When I decided to travel to Turkey, Istanbul there were a number of things I wanted to see and do; The Blue Mosque, Topkapi Palace and a Bosphorous Cruse are just a few. The first of these experiences for me was a Turkish Bath.
The Turkish Baths come from a combination of multiple cultures, including Roman and Anatolian. Muslims also must clean themselves before daily prayers, which are one of the 5 pillars of Islam. Therefore, these bathing traditions fit seamlessly into Islamic culture as well.
After stumbling through some narrow alleys, my travel buddy Jackson and I found a recommended bathhouse and descended down the steps. We entered a large room with a marble floor and wooden changing rooms. There, a man gave us a choice of packages. Jackson decided on the budget self-service package, but as a man comfortable with his sexuality I decided on both a serviced wash and oil massage. We were given keys to an individual changing room, where we left our clothes and put on our approved thongs and towel (read: tea towel).

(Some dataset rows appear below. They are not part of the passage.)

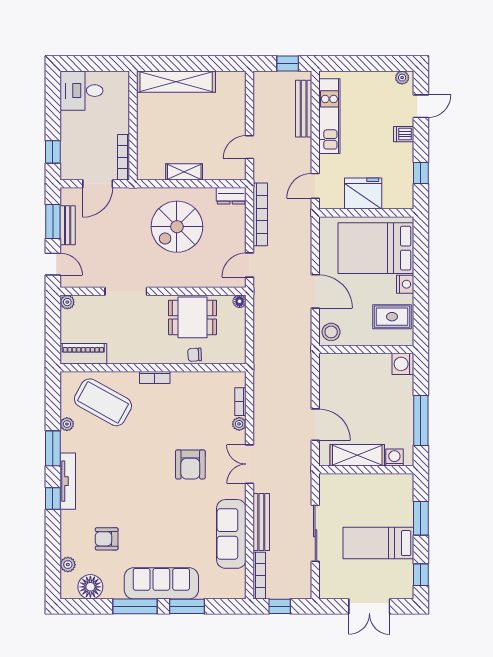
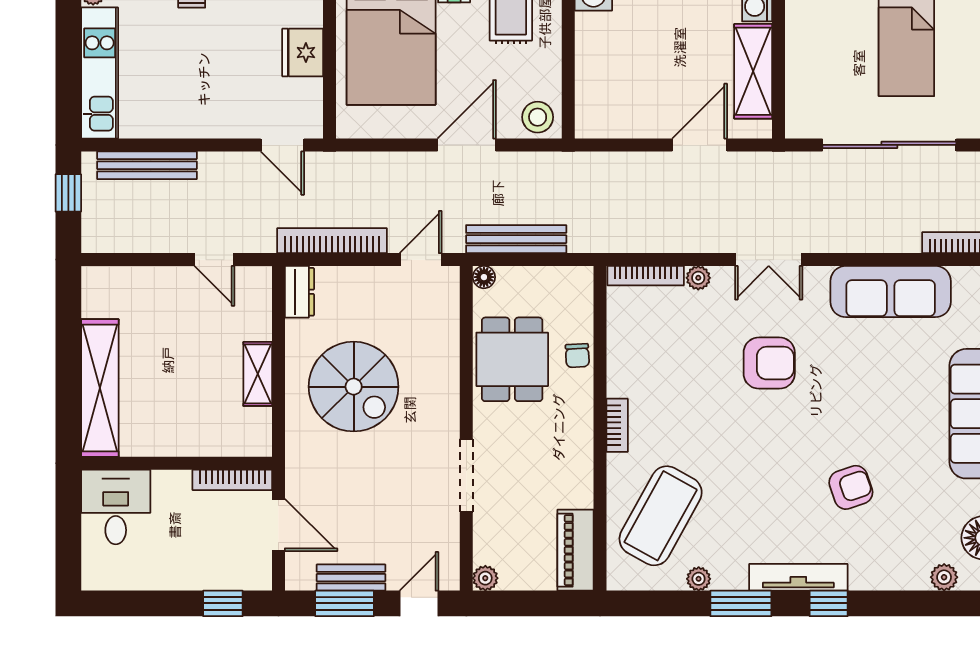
desk: (81, 91) -> (116, 507), moved, turned 180
kitchen unit: (329, 116) -> (100, 73), moved, turned 90
fridge: (363, 194) -> (303, 52), width x0.73, depth x0.75
door: (250, 265) -> (421, 260), swing flipped
bookcase: (240, 402) -> (646, 276), width x1.56
bench: (261, 522) -> (516, 239), moved
sliding door: (315, 533) -> (889, 145), width x1.36
armchair: (107, 539) -> (851, 487), moved, turned -109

We went to the entrance of the Turkish bath and were met by a large, hairy, Turkish attendant, also wearing just a tea towel, who appeared to be suffering from a kebab-induced food pregnancy. We followed him into the steamy marble grotto, which centered around a marble bench with basins on the wings for washing and doors that led to a steam room and sauna. The room was decorated with an assortment of Turkish men of all shapes and sizes, all washing themselves and in their own towels and thongs.

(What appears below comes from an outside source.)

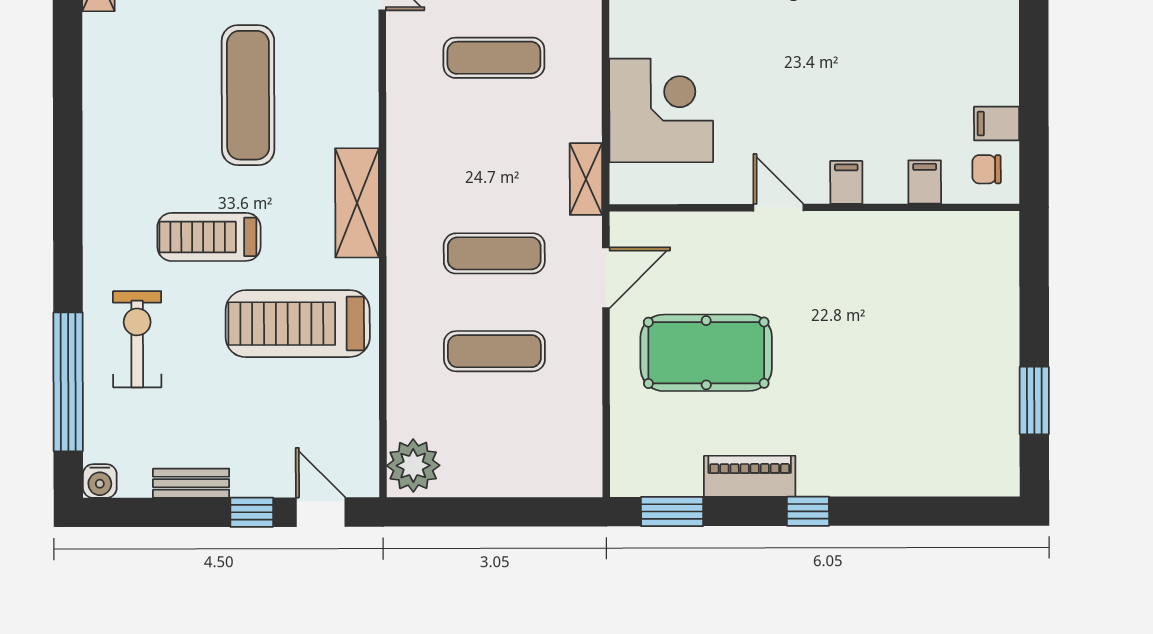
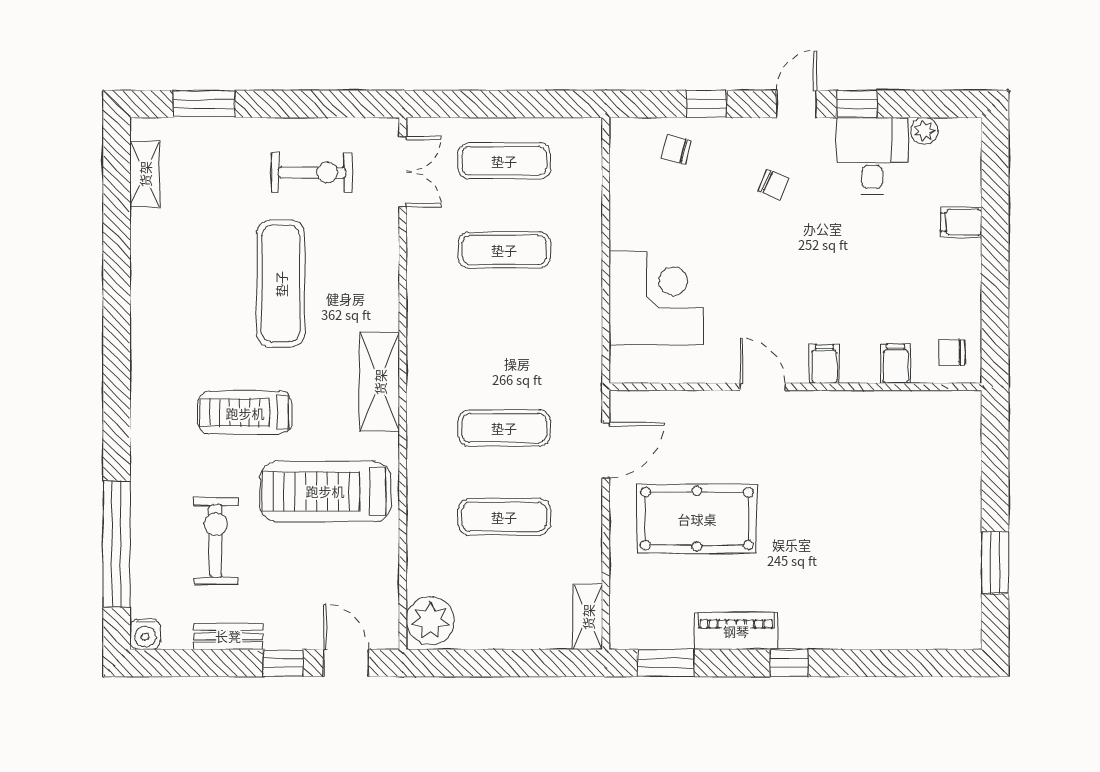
filing cabinet: (997, 124) -> (961, 222), moved
shelving: (586, 179) -> (588, 617), moved
exercise bike: (137, 339) -> (216, 541), moved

He pointed to the sauna and commanded us to “Go! Sweat! Make clean!”. We followed his instructions and after fifteen minutes, a smaller, leaner attendant took me to one of the basins. There, he began to scrub me with a black hessian object, mixing it up with intermittent saturations of soap and unexpected buckets of water.
Now clean, he led me to the central and very visible marble bench where a towel had been placed. I laid face up and my attendant untucked my towel and folded it into an indecently small triangle to cover my genitals. He then continued the wash and massage that could best be described as a rough but somewhat pleasant tour of all the pressure points in my body. He then rolled me over onto my stomach, quickly moving the towel as he did in order to keep my dignity intact. The finale to what was quickly becoming torture was a back-crack, which involved the attendant grabbing the skin on my spine between his knuckles and twisting and pushing down.
Hallelujah! I had survived without vocalising my pain, bruised but richer for the experience. I thanked the attendant, who replied: “Now oil massage”. Crap. I was led to a more private marble bench with yet another towel for yet another painful rub down. Again, I lay down, realising I did not know my attendant’s name. Should I ask him? Is this an anonymous thing? Should I give him my name first and see if he gives me his? I stopped caring when the pain started again, this time with the addition of oil and a harsh line of questioning. He would alternate between “Good massage?” and “Massage good?”, and I’d answer with a quick “Yep” whilst trying not cry as he jammed his stubby fingers into my back.
But before I knew it, my back was slapped and my Turkish bath experience was over. In an odd painful way it was still enjoyable and, if you’re ever in Istanbul, I’d recommend it. I would give it 3.5 hairy Turkish men out of 5.